现在我的问题来了,虽然我能够抓取页面并检索所有图像并将它们分为alted和nonAlted类别,但我不能将它们放入响应对象中!

now comes my problem, although i am able to scrape the page and retrieve all the images and separate them to the alted and nonAlted categories i can't put them in the response object !

我认为为了进一步澄清我的问题,最好添加一些代码,因此以下代码是我在 YQL 表的执行块中使用的代码:

I think to further clarify my issue it would be better to add some code, so the following code is what i use in the execute block of my YQL table:

query = "select * from html where url='http://www.example.com/page-path' and xpath='//li'";
var result = y.query(query);

y.log(result.results..img.(@alt));

var querieselement = <urls/>; 
querieselement.query = result.results..img.(@alt);

response.object = querieselement;

所以我的问题是如何设置响应对象以包含已处理的图像列表,请注意,运行查询后,尽管日志显示了列表,但结果并未显示任何数据,希望有人能指点我到那个问题的原因.

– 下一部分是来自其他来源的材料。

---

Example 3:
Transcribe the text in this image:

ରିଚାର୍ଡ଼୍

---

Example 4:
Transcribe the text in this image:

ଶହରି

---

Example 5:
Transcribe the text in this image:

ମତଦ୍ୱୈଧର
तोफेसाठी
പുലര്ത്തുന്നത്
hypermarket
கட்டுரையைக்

So my question is how can i set the response object to contain the processed list of the images, note that after running the query the result doesn't show any data although the log is showing the list, hope someone can point me to the cause of that problem.

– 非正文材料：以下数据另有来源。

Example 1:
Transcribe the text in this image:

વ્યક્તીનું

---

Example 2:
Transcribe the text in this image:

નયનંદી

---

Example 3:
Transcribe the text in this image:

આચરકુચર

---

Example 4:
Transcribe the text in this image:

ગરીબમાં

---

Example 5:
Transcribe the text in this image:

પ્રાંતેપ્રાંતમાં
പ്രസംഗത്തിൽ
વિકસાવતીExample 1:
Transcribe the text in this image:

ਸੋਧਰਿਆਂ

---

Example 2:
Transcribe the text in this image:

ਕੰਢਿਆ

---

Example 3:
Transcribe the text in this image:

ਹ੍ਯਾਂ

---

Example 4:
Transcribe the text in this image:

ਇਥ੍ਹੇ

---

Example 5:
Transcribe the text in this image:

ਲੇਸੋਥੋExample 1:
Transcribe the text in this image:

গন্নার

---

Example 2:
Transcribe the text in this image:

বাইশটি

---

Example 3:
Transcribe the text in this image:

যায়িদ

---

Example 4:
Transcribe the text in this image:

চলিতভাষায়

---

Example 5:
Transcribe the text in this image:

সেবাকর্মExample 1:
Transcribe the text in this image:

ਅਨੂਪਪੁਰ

P.S. 我提到资源使用"的原因是在标题中是因为我知道能够为每个图像类别执行单独的调用,这意味着将同一页面抓取两次,我认为这有点低效.

P.S. The reason i mentioned "resources usage" in the title is that because i am aware of the ability to perform to separate calls for each images category which means scraping the same page two times which i think is kind of inefficient.

P.S.如果有人能帮助我理解这两行的含义,我也会很高兴

P.S. i would also be glad if someone can help me understand what is the meaning of those two lines

querieselement = <urls/>;
querieselement.query = result.results..img.(@alt);

为什么"以及为什么querieselement.query",我不知道他们应该做什么,而他们似乎在做关键工作,因为更改它们会破坏代码.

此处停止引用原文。